One of my strengths is that, in general, I mean what I say and say what I mean.
My kids find this both comforting, and maddening. I have heard them say, on more than one occasion, "Once she says 'no' that's it – there's no moving her."
But there are some places I am quite inconsistent in.
Take spiders in the house. Generally, I think of spiders as a good thing, because they eat many of the bugs that really annoy me. So by-and-large, if I see an eight-legger, I will usually live and let live (unless my daughter, who LOATHES them is around, in which case, I will capture them and set them free outside). However, occasionally, I smoosh them. What determines the benevolance or the excecution? No idea.
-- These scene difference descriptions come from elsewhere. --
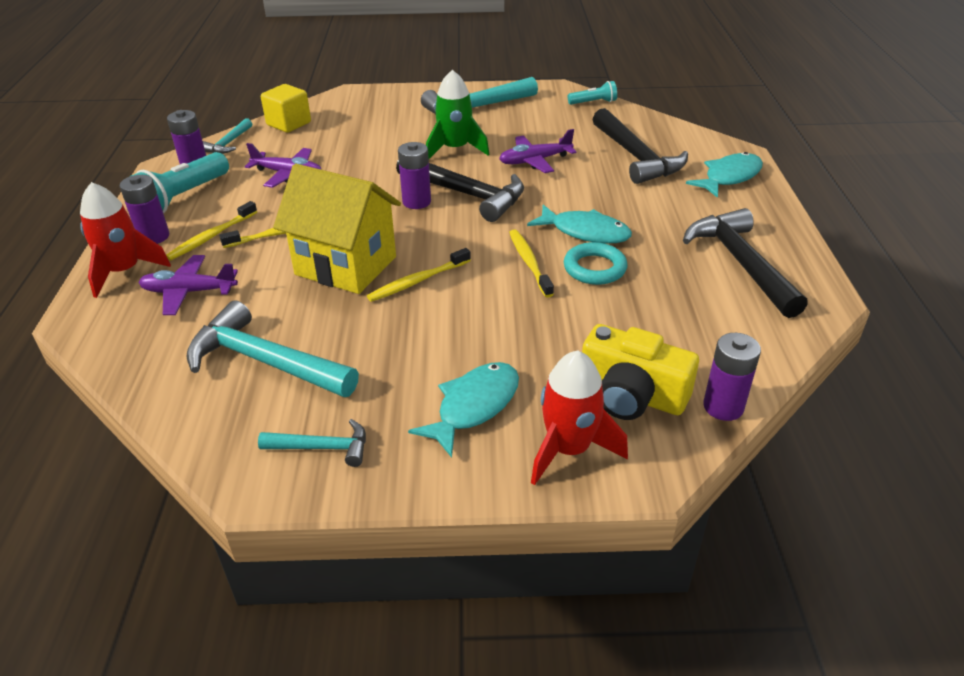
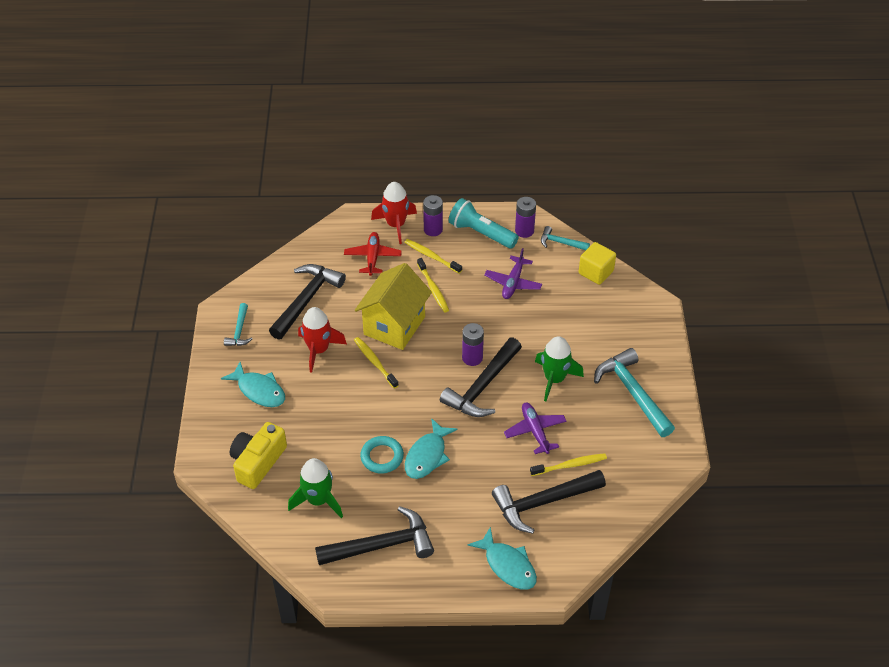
camera: 90 degrees right, 10 degrees up
purple plane [138,255,238,315] -> red plane [344,232,402,276]
turquoise hammer [186,300,359,397] -> black hammer [269,264,346,340]
yellow toothbrush [509,229,554,298] -> yellow toothbrush moved to [530,453,607,476]
red rocket [531,350,628,485] -> red rocket moved to [298,307,347,373]
turquoise flashlight [568,81,617,105] -> none
purple battery [703,333,761,421] -> none
none -> green rocket [288,458,343,518]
Similarly, with mice in my barn. I think mice are adoreable. If they didn't multiply like, well, mice, and if their droppings didn't carry disease, I would just share my space and resources. But I learned the hard way one winter and actually lost an animal to disease caused by an exploding population of mice. So, when I see them, I steel myself and set out traps. But, my snapping traps are not always effective, especially if they only catch a tail. What do I do? Of course, I set the mouse free! The other day, I set four free, only to catch them more lethally the next day. I rescued one from our indoor cat earlier this year, because the cat didn't just kill it – it was "playing" with it to death, and I knew that mouse would suffer for hours. So I took it a block away and released it in a field.
There are other examples of this strange behavior – eighteen months ago, I stopped buying meat at the grocery store, because I was horrified at what animals go thorough in the process of being raised enmass and slaughtered. But the problem is that I actually really LIKE meat, and I hate being around high-maintenance people, so I'm not going to become one by going whole-hog (no pun intended) with this. When I am with other people, I consume what they are enjoying. What is that, if not totally inconsistent?
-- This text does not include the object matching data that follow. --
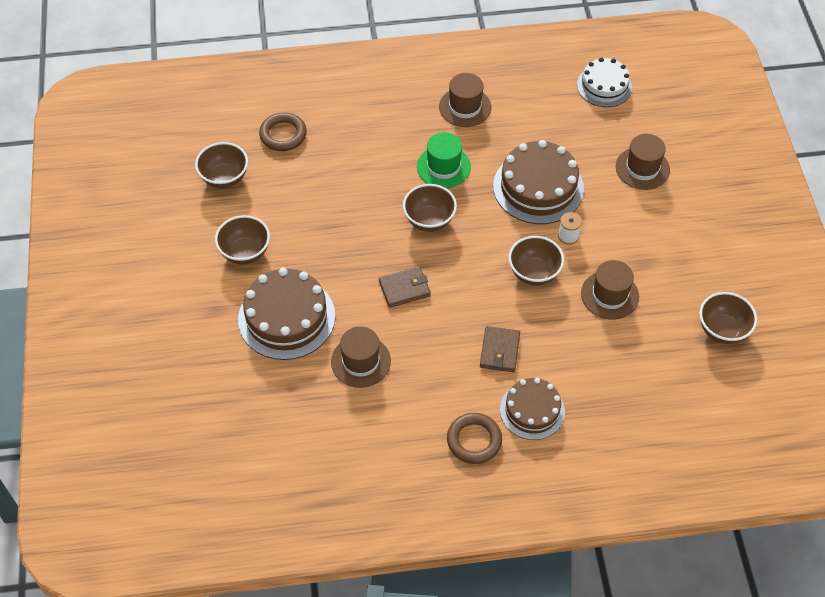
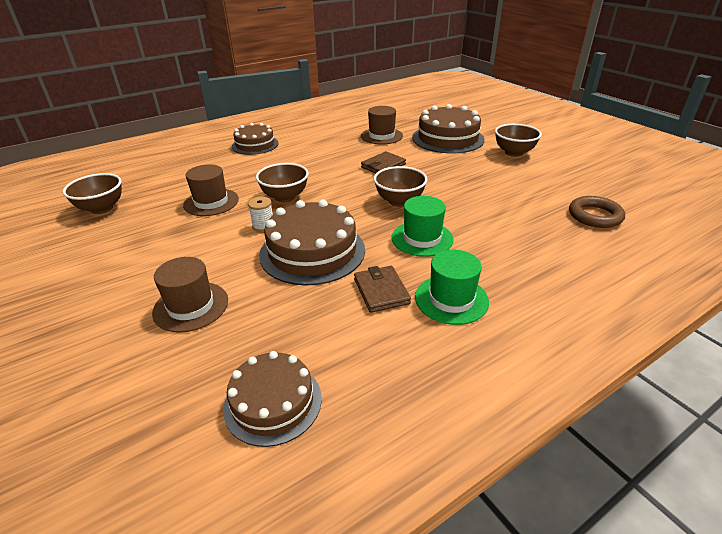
camera: 155 degrees right, 20 degrees down
brown bowl [195,142,248,189] -> none
brown hat [439,73,491,127] -> green hat [415,250,489,325]
brown ring [447,413,502,464] -> none
brown wallet [480,326,520,372] -> brown wallet moved to [354,266,411,313]
white cake [577,57,632,107] -> brown cake [223,351,322,447]

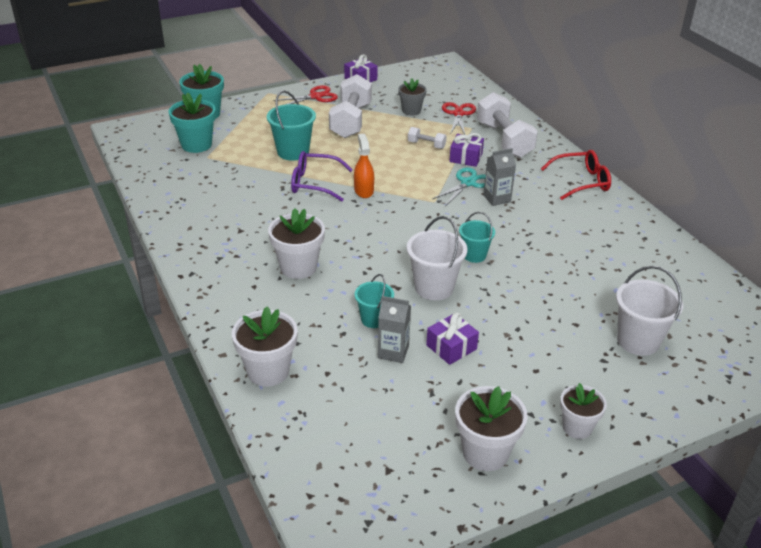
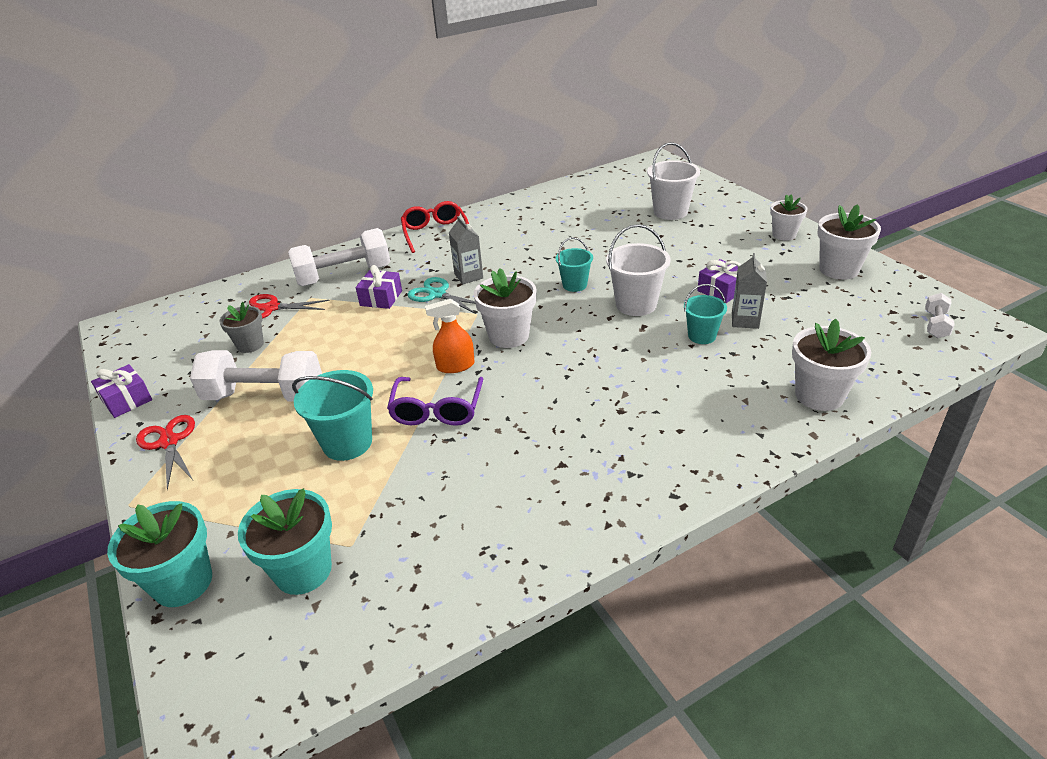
camera: 90 degrees left, 0 degrees up
white flower pot [268,208,325,279] -> white flower pot moved to [474,268,537,348]
white dumbbell [408,127,447,149] -> white dumbbell moved to [925,293,955,338]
I think what is happening with the spiders, the mice, the food, and numerous other examples, is that I have a low tolerance for suffering. Somehow, I am assessing what will cause more distress for me and for the other individual and I choose the lesser of the two. For example, I hate the way wasps crunch when you kill them – it totally disgusts me (i.e. makes me suffer), so 9 times out of ten, I will find a way to get it to leave peacefully, rather than kill it. But if I can find their nests, I have absolutely no compunctions against spraying it – we go through five cans of the foaming death each summer. I HATE wasps. So, obviously, my high regard for life has some limits.
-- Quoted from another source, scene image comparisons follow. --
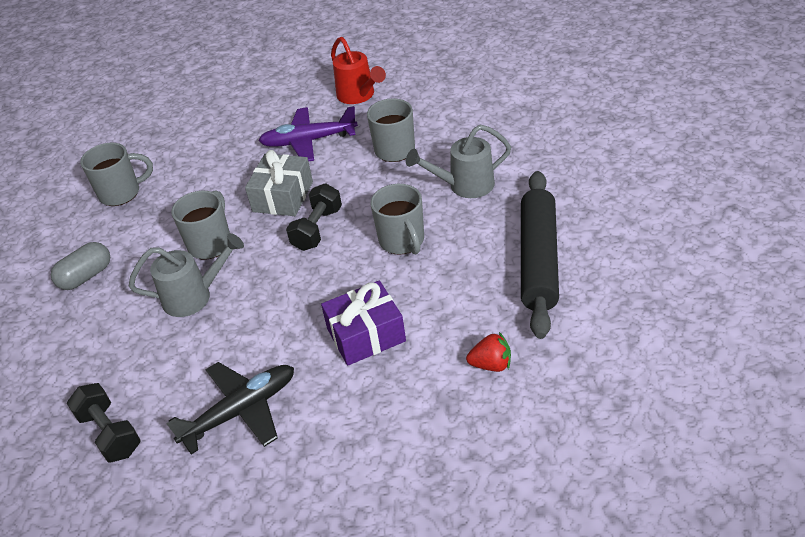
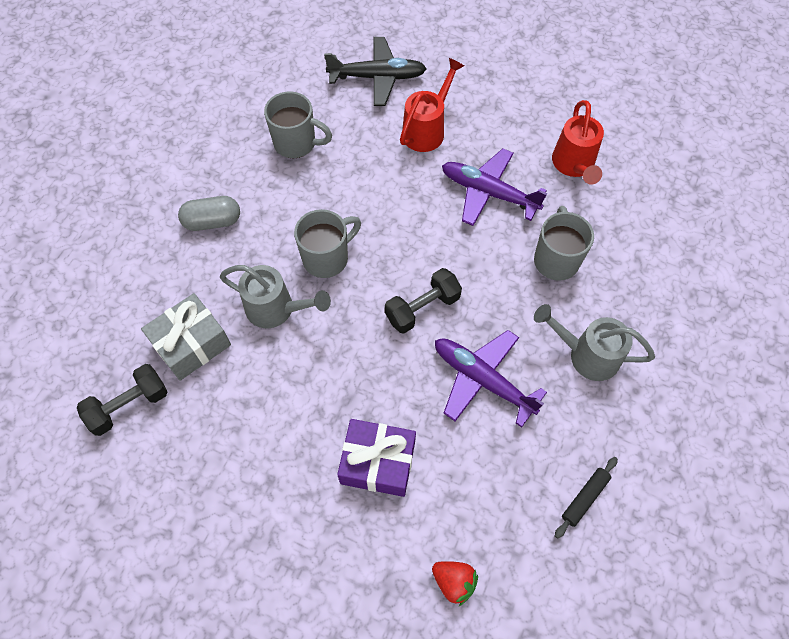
camera: 30 degrees right, 20 degrees up
black dumbbell [67,383,141,462] -> black dumbbell turned 60 degrees clockwise [77,364,167,436]
black plane [166,362,294,454] -> black plane moved to [324,37,427,106]
grey gift [245,150,313,216] -> grey gift moved to [141,293,231,381]
grey mug [370,184,424,255] -> purple plane [435,330,547,428]
black rolling pin [521,171,559,339] -> black rolling pin [555,457,618,538], size x0.41
none -> red watering can [400,58,465,152]

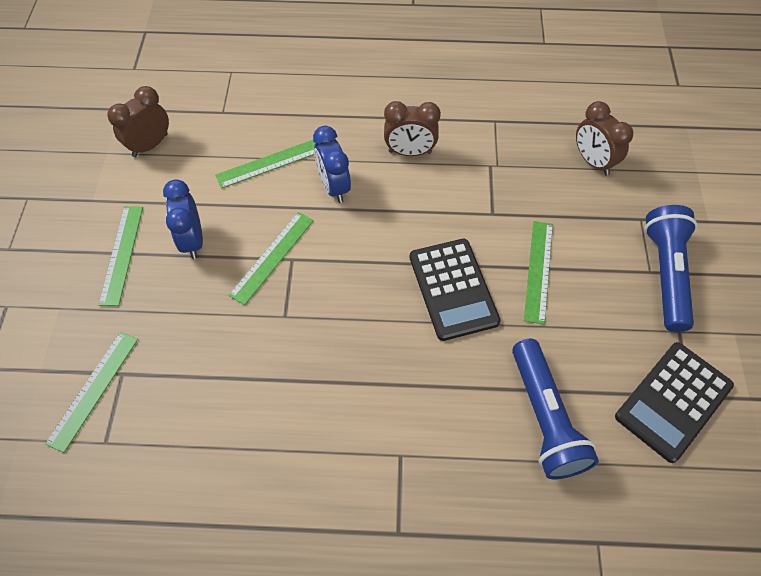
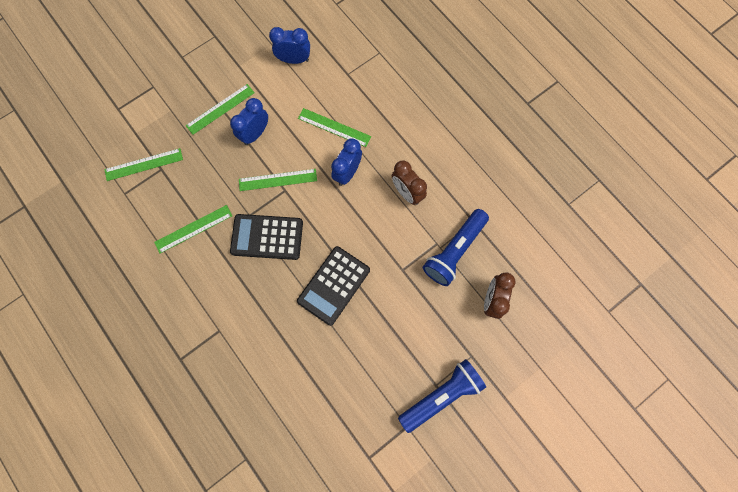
camera: 50 degrees right, 15 degrees up
brown clock [107,86,169,157] -> blue clock [269,27,310,64]
blue flashlight [512,339,599,479] -> blue flashlight moved to [423,209,489,286]
green ruler [524,221,553,325] -> green ruler moved to [154,205,232,253]
black calculator [615,342,734,463] -> black calculator moved to [230,214,303,260]

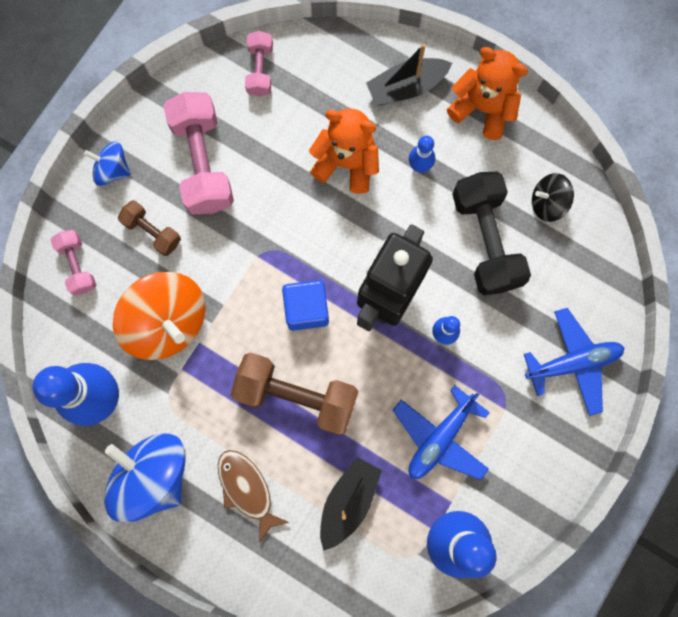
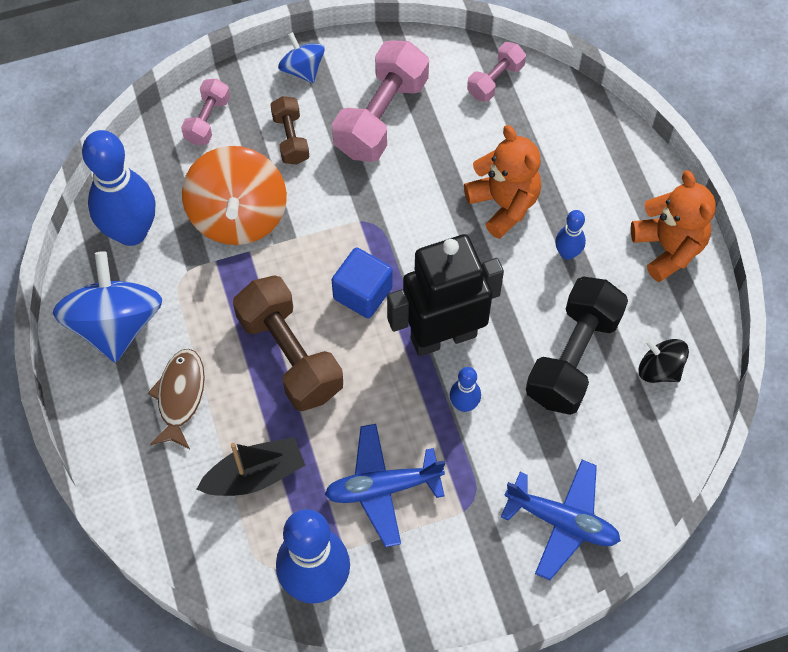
camera: 40 degrees right, 15 degrees down
black boat [366,43,452,106] -> none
This sounds semi-noble, or at least eccentricly interesting, until you apply it with people.
All real relationships require eventual uncomfortablness . Some form of exposure. Most certainly confrontation of differences. And reality causes pain at varying levels. Do I do what is best for them, in terms of authenticity and honesty, even if it creates anxiety and distress within me?
Like the previous examples, I am inconsistent. Even though I would like to believe I am not.
Good thing I'm mid-life … I've still got time to grow.